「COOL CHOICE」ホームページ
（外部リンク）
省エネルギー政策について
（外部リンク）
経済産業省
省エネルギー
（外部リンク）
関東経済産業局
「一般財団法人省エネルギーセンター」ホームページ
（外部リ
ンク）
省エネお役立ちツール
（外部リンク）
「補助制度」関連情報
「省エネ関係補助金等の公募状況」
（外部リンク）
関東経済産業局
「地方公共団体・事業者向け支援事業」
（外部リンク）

------------------------------------------------

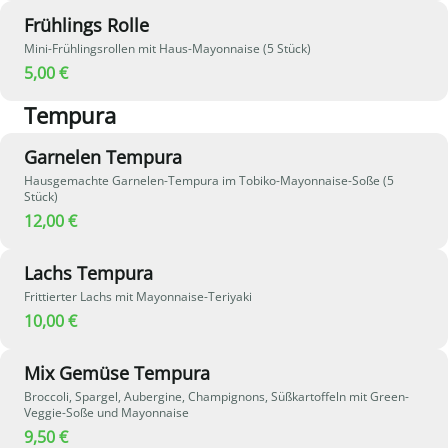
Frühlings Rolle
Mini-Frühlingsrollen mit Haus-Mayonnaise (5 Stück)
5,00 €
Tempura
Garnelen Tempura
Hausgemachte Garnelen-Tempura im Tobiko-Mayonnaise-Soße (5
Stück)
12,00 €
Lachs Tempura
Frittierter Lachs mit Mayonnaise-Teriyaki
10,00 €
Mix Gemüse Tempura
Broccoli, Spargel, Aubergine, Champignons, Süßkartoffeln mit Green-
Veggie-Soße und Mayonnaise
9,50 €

------------------------------------------------

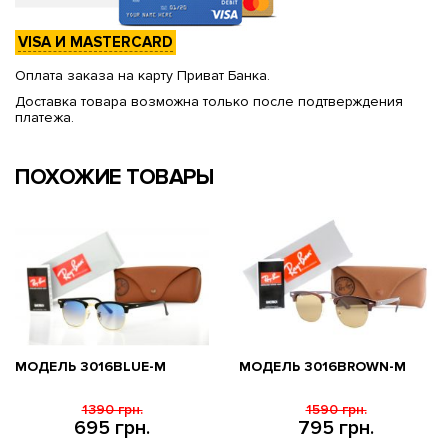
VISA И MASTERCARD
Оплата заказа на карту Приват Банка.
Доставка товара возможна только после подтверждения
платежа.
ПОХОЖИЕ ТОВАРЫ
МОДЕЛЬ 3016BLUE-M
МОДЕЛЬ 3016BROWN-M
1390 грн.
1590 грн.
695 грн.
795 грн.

------------------------------------------------

▶ [WHAT TO PRODUCE] Copy out everything in the data from the line containing "Frühlings Rolle" down to the line containing "Mix Gemüse Tempura", including both of those lines.

▶ [PROBLEM SOLUTION]
Frühlings Rolle
Mini-Frühlingsrollen mit Haus-Mayonnaise (5 Stück)
5,00 €
Tempura
Garnelen Tempura
Hausgemachte Garnelen-Tempura im Tobiko-Mayonnaise-Soße (5
Stück)
12,00 €
Lachs Tempura
Frittierter Lachs mit Mayonnaise-Teriyaki
10,00 €
Mix Gemüse Tempura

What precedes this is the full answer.